Sebbene si muova in una tessitura evidentemente stretta, troppo bassa per la sua fisionomia vocale, Martina Belli risolve con intelligenza il personaggio di Isabella. La disinvoltura nel canto fiorito si fa apprezzare nello spumeggiante rondò finale, la musicalità liquida, la morbidezza della linea, l’accento ammiccante e il legato splendono nell’aria «Per lui che adoro» al punto da far desiderare di poterla ascoltarla anche altrove – come Angelina, ad esempio, volendo rimanere circoscritti al Rossini da battaglia. Le si potrebbe imputare poca incisività nel registro grave, qui decisamente sollecitato, ma negli affondi, al netto di pochi suoni troppo aperti, è brava a centellinare l’emissione di petto così da preservare la salita all’acuto, piuttosto agevole. È inoltre spiccata scenicamente e, aiutata da una fisicità sensuale, anima con buon gusto la femme fatale pensata da Borrelli, comunque lontana dalla caratura sanguigna dell’eroina. 

Canta al chiaro di luna con una voce bella come il sole Xabier Anduaga, privilegiato da una natura di lusso per cui i colleghi potrebbero fare – e farebbero bene a fare – carte false. Così arriva Lindoro dopo i recenti Don Ramiro (a Padova) e Conte d’Almaviva (a Parma), dalla scrittura assai più infame - con si bemolle e do piazzati in anfratti spigolosi della tessitura tali da esigere controllo assoluto e sfacciata baldanza virtuosistica – in cui disimpegnare uno strumento della portata pressoché torrenziale. Quando la voce si apre nella corretta posizione, senza forzare, non ce n’è per molti (se non per nessuno!): è sublime la frase del terzetto «in Italia vien concesso», possente e luminosa nell’involo all’acuto, facilissimo, che riempie di armonici la sala del Regio. L’inclinazione al lirismo è evidente dalla sortita dove Anduaga, forte dei centri statuari, declina il cantabile di ingresso con pronunciata varietà dinamica, soprattutto nella ripresa, tutta a mezza voce. Allorquando la buca concede tregua, poi, il canto di coloratura trova la sua accattivante espressione. In virtù di tutto ciò è allora sonora la tirata d’orecchie per quella pronuncia incolta, viepiù se l’impegno scenico si è fatto ora più attento al gioco della commedia.  

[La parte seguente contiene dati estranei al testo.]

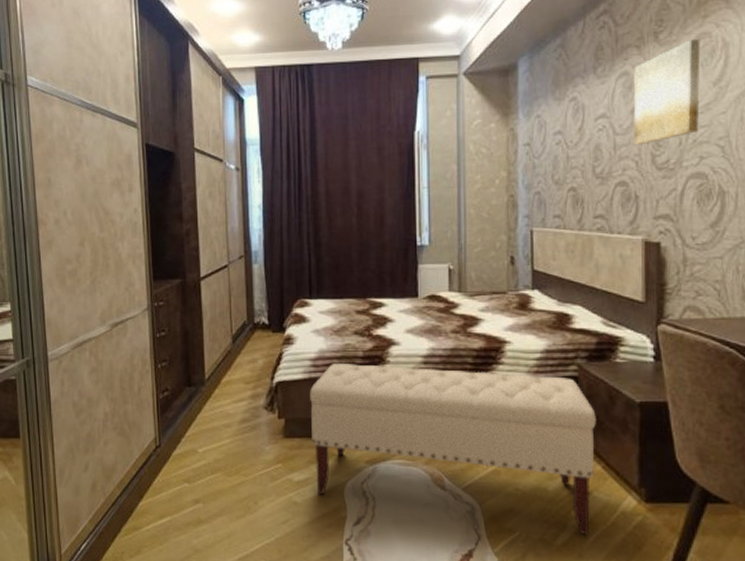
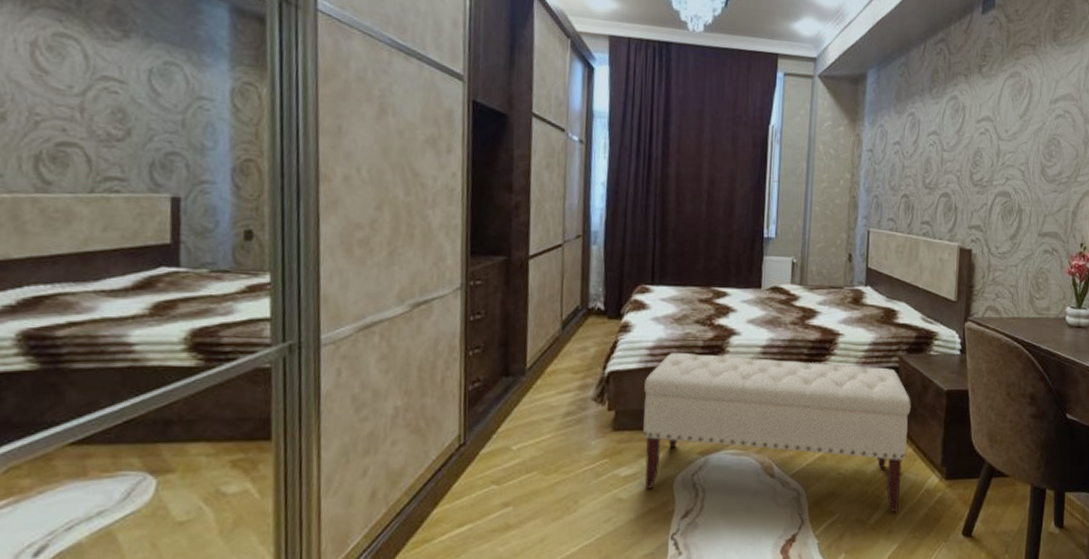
wall art: present [633,40,701,146] -> none [957,76,1013,163]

Dunque arrivano Carlo Lepore, Mustafà, e Paolo Bordogna, Taddeo, inossidabili animali da palcoscenico senza i quali lo spettacolo avrebbe avuto molto meno da raccontare. Sottile il primo, più plateale il secondo, i due buffi ribadiscono come la comicità sia una questione di ritmo, mimica facciale, prontezza, equilibrio, e nel meccanismo della commedia all’italiana si bilanciano alla perfezione. Lepore ha poi il pregio di rendere l’incontenibile carica istrionica secondo il modus operandi dell’esperto belcantista, all’insegna cioè della spigolatura vocale, del fraseggio cristallino, della dizione precisa, della sfumatura. Discorso simile per Bordogna, penalizzato tuttavia nelle stoccate della sua aria con coro da un vibrato stretto poco gratificante.  

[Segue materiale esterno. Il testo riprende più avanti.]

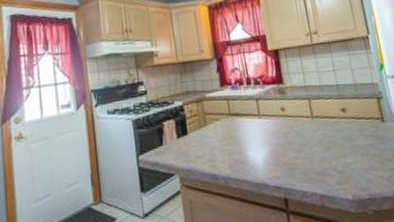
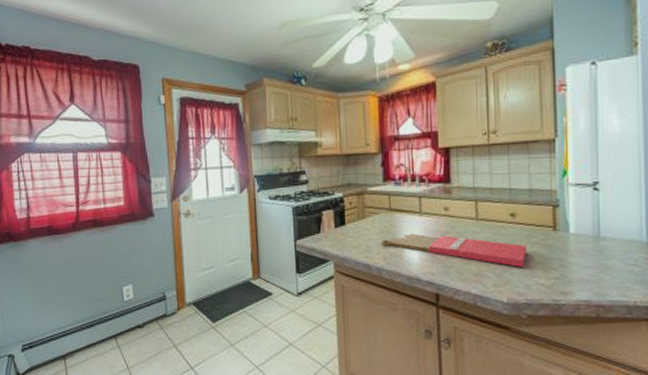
cutting board: none [225,135,363,162] -> present [381,233,527,268]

Benjamin Cho, già lodato Germont nella Traviata che quest’anno ha inaugurato la stagione del Municipale di Piacenza, conferma la buona qualità della voce nonostante nell’unica aria, «Le femmine d’Italia», chiusa nella seconda recita con una puntatura – abbastanza inutile – sul sol, riveli un certo affanno nel canto di agilità. Fresca e sonora l’Elvira di Sara Blanch, corretta Rosa Bove nei panni di Zulma, pregevole la prova del Coro del Teatro Regio di Torino istruito da Andrea Secchi. 

Il successone della serata esplode con vibrante entusiasmo da una platea gremita fino all’orlo. Del resto le Italiane «nate son per farsi amar».